2007-02-07
[Mirrored from http://babelstone.blogspot.com/2007/02/fragments-from-dead-city-fragments-2.html]
Or.8212/1144 and Or.8212/1142 are, by themselves, two rather uninspiring strips of paper covered with irregular black marks that Aurel Stein recovered from a rubbish tip in the ruins of the Tangut city of Kharakhoto, and which are now held at the British Library :
However, when you join the two fragments together the black marks resolve into a relatively clear line of Phags-pa text :

It is not very much, but it is the only certain example of the Phags-pa script that I have been able to find in the entire online collection of the International Dunhuang Project. Incidentally, although there is such a paucity of Phags-pa material in the British Library's Dunhuang collection, the library does hold the only known copy of what I would argue is the single most important Phags-pa text in existence, the Phags-pa Chinese rhyming dictionary Menggu Ziyun 蒙古字韵 (Or. 6972).

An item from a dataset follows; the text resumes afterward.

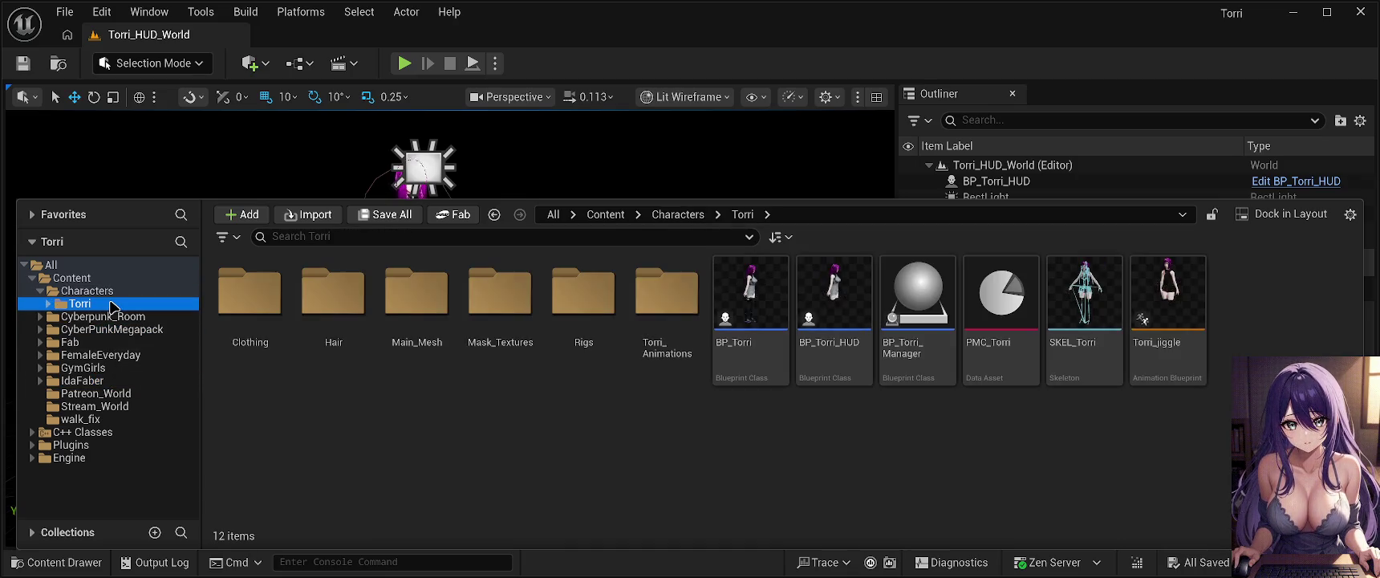
left_click(638, 497)
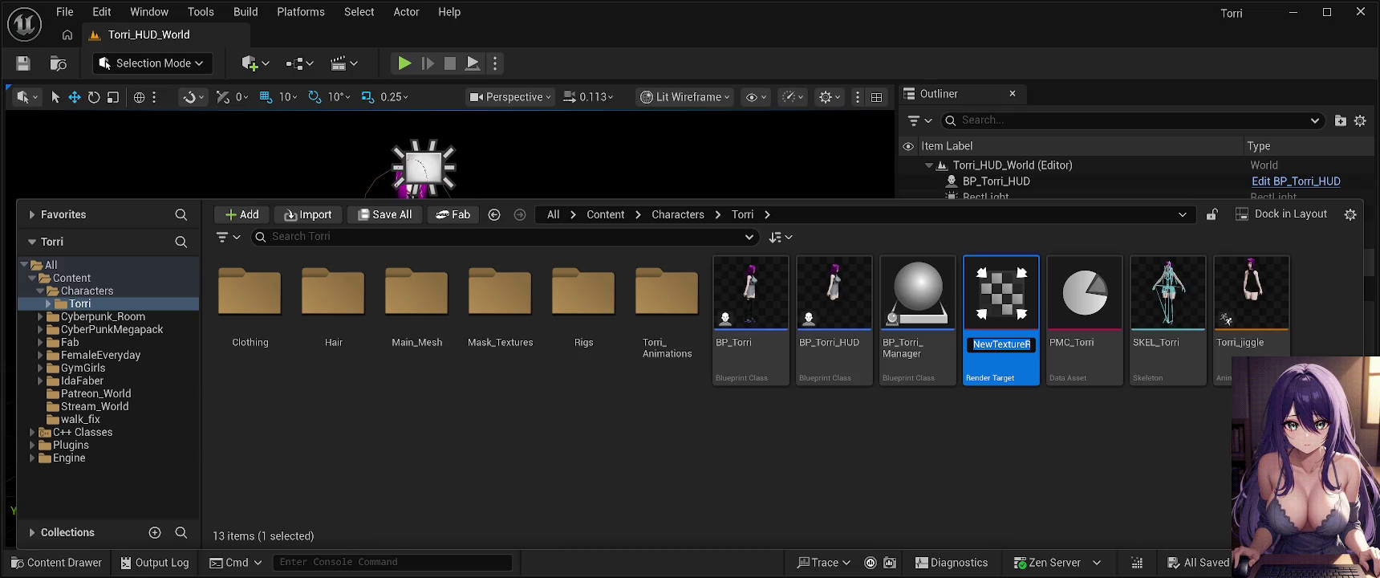
Rename the new render target to RT_Torri_HUD and put away the Content Drawer.
type("RT_Torri_H")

The top lefthand edge of the joined strips is still cut off, and I have been unable to locate a matching strip of paper in the British Library collection. However, even with this defect the text is still perfectly legible, comprising four Phags-pa syllables, reading ti khung -an tu ꡈꡞ ꡁꡟꡃ ꡖꡋ ꡈꡟ :

This is clearly Chinese, and it does not take a lot of effort to work out that they transcribe the Chinese characters tí kòng àn dú 提控案牘, which is the title of a minor official during the Yuan dynasty who was in charge of official documents at the local government office. The lettering appears to be printed on the paper rather than handwritten, so this was perhaps a stamp that was used by this official sometime during the Mongolian occupation of Kharakhoto between 1226 and 1372 (though of course it must post-date the creation of the Phags-pa script in 1269).